La situation politique et sociale s’aggrave de jour en jour en Géorgie. Le régime pro-russe en place - conforté par des scrutins entachés d’irrégularités - renforce son emprise sur le pays. Des manifestations massives et récurrentes pro-européennes sont réprimées avec une violence accrue.
La situation personnelle de la Présidente Salomé Zourabichvili - qui persiste à refuser de reconnaitre la légitimité du nouveau Président - est de plus en plus menacée. Forcée à quitter sa résidence présidentielle mais résolue à demeurer aux côtés des manifestants, elle risque à tout moment une arrestation ou une atteinte à son intégrité physique.
Face à une telle situation confrontant un pays lié à l’UE par un accord d’association et candidat à l'adhésion, la faiblesse de la réaction européenne est pour le moins surprenante.
Ni la Présidente de la Commission ni la Haute Représentante ni le Président du Conseil européen n’ont clairement mis en cause la légitimité des nouveaux dirigeants, condamné ouvertement la répression des manifestants ni affiché officiellement leur soutien à la Présidente.
Le Conseil des Affaires Étrangères - bloqué par les habituels fauteurs de vetos - n'a même pas été en mesure d’adopter les timides propositions de sanctions d’ordre diplomatique proposées par la HR.

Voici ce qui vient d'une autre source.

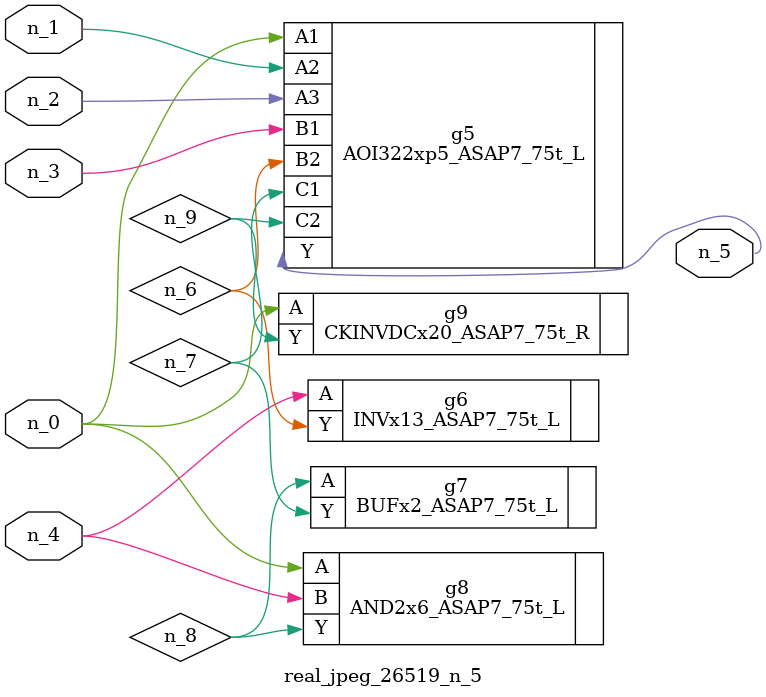
<source format=v>
module real_jpeg_26519_n_5 (n_4, n_0, n_1, n_2, n_3, n_5);

input n_4;
input n_0;
input n_1;
input n_2;
input n_3;

output n_5;

wire n_8;
wire n_6;
wire n_7;
wire n_9;

AOI322xp5_ASAP7_75t_L g5 ( 
.A1(n_0),
.A2(n_1),
.A3(n_2),
.B1(n_3),
.B2(n_6),
.C1(n_7),
.C2(n_9),
.Y(n_5)
);

AND2x6_ASAP7_75t_L g8 ( 
.A(n_0),
.B(n_4),
.Y(n_8)
);

CKINVDCx20_ASAP7_75t_R g9 ( 
.A(n_0),
.Y(n_9)
);

INVx13_ASAP7_75t_L g6 ( 
.A(n_4),
.Y(n_6)
);

BUFx2_ASAP7_75t_L g7 ( 
.A(n_8),
.Y(n_7)
);


endmodule
</source>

Les réactions nationales des principaux États membres (y compris de la France dont la Présidente Salomé Zourabichvili est une ressortissante) ont été plus que mesurées. Les ministres des affaires étrangères de 15 États membres (excluant l’Italie et la plupart des États du centre et de l’est de l’UE) ont toutefois adopté une déclaration dans laquelle ils affirment : « We stand in this difficult time at the side of Georgians (…) The violations of electoral integrity (…) are a betrayal of the Georgian people’s legitimate European aspiration » Seuls les États baltes de l’UE ont décidé des mesures unilatérales de rétorsion ainsi que … les États-Unis et le Canada.
Le Parlement européen a pour sa part réagi plus énergiquement en adoptant - en présence de Salomé Zourabichvili - une résolution condamnant le détournement des scrutins et demandant la prise de sanctions par l’UE envers le Premier ministres et les hauts responsables géorgiens.
Comme l’écrit The Economist du 18/12/24 commentant le rejet de sanctions par le Conseil : « If you needed an emblem of the EU’s shameful weakness in the face of autocracy, that would be hard to beat ». Et comme le constate cyniquement un ancien diplomate français : « Nous ne pouvons rien faire pour la Géorgie au-delà de déclarations émouvantes et de sanctions inefficaces, et nous ne ferons rien » (Gérard Araud) (1) .
On s’interroge donc sur la retenue inhabituelle de l’Europe face à la crise géorgienne alors que le drapeau européen est brandi par une foule en résistance à l’oppression et très majoritairement (80%) favorable à l’adhésion à l’UE. Certains des motifs hypothétiques les plus souvent évoqués peuvent être ainsi résumés dans le désordre : :
l’évolution imprévisible de la situation interne en Géorgie justifierait une classique position diplomatique de « wait and see »,
l’emprise du nouveau régime géorgien sur l’appareil d’État aurait déjà atteint un point de non retour, éliminant toute chance de rétablissement prochain d’un ordre démocratique,
les intérêts géostratégiques (y compris économiques) de l’UE et/ou de certains de ses États membres dans la région devraient être pris en considération,
il conviendrait d’éviter toute initiative pouvant provoquer et justifier une réaction hostile - voire une intervention directe - de la Russie,
l’UE devrait dans l’immédiat concentrer ses efforts sur la résolution du conflit ukrainien,
les perspectives d’adhésion de la Géorgie (comme de la Moldavie) pourraient être perçues comme une extension hasardeuse du périmètre européen vers l’Est caucasien (« An other member state too far east »).
Quoiqu’il en soit, il faut espérer que les hésitations européennes ne conduisent pas les responsables géorgiens à accroitre la répression en cours. Dans un tel cas - répétons le - ce serait le sort personnel de la Présidente Salomé Zourabichvili - figure emblématique de la résistance populaire pro-européenne - qui se trouverait en premier lieu mis en danger. Une issue dramatique entacherait durablement l’image et l’influence de l’Europe dans toute la région.
Jean-Guy Giraud
30 - 12 - 2024
(1) Allusion à la réflexion de Claude Cheysson « Bien entendu, nous ne ferons rien » en décembre 1981 le jour du putsch de Jaruzelski en Pologne.